Model For this dataset I'm using Linear Regression from Skicit learn first.
X_train, y_train = train_data.drop(['median_house_value'], axis = 1), train_data['median_house_value']
reg = LinearRegression()
reg.fit(X_train, y_train)
reg.score(X_test, y_test)
The score was 67.94%. It's not a bad model, however, it's also not a good model. So I tried to use slightly different model, RandomForestRegressor.
from sklearn.ensemble import RandomForestRegressor
forest = RandomForestRegressor()
forest.fit(X_train, y_train)
forest.score(X_test_s, y_test)
This time, it scored much better, it's at 81.97%. It's a good model.
However, still I tried to tune the Hyperparameters.

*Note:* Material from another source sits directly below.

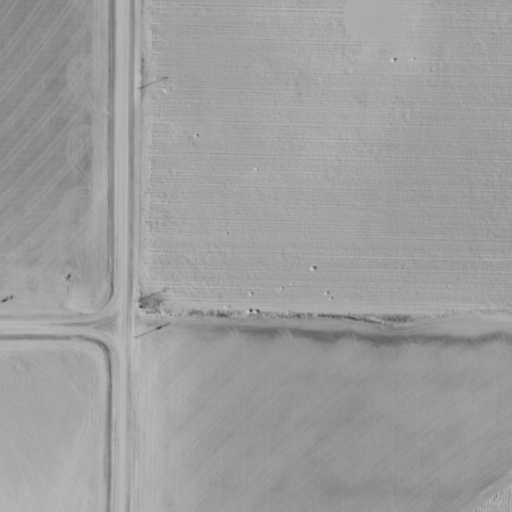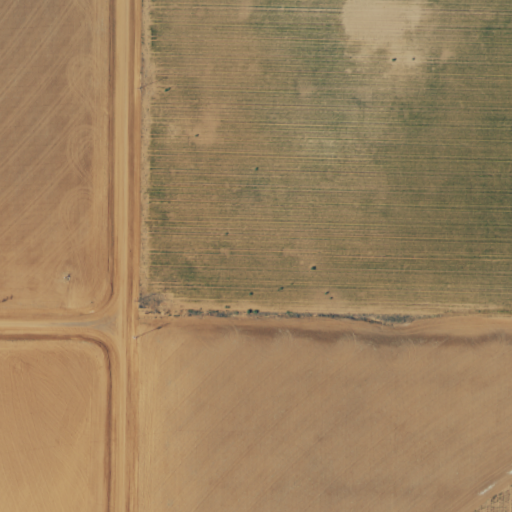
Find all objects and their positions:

from sklearn.model_selection import GridSearchCV
forest = RandomForestRegressor()
param_grid = {
"n_estimators": [30, 50, 100],
"max_features": [8, 12, 20],
"min_samples_split": [2,4,6,8]
}
grid_search = GridSearchCV(forest, param_grid, cv = 5,
scoring= "neg_mean_squared_error",
return_train_score=True)
grid_search.fit(X_train_s, y_train)
It improved the score, but not significantly. It scored 82.06% now. Very slight improvement.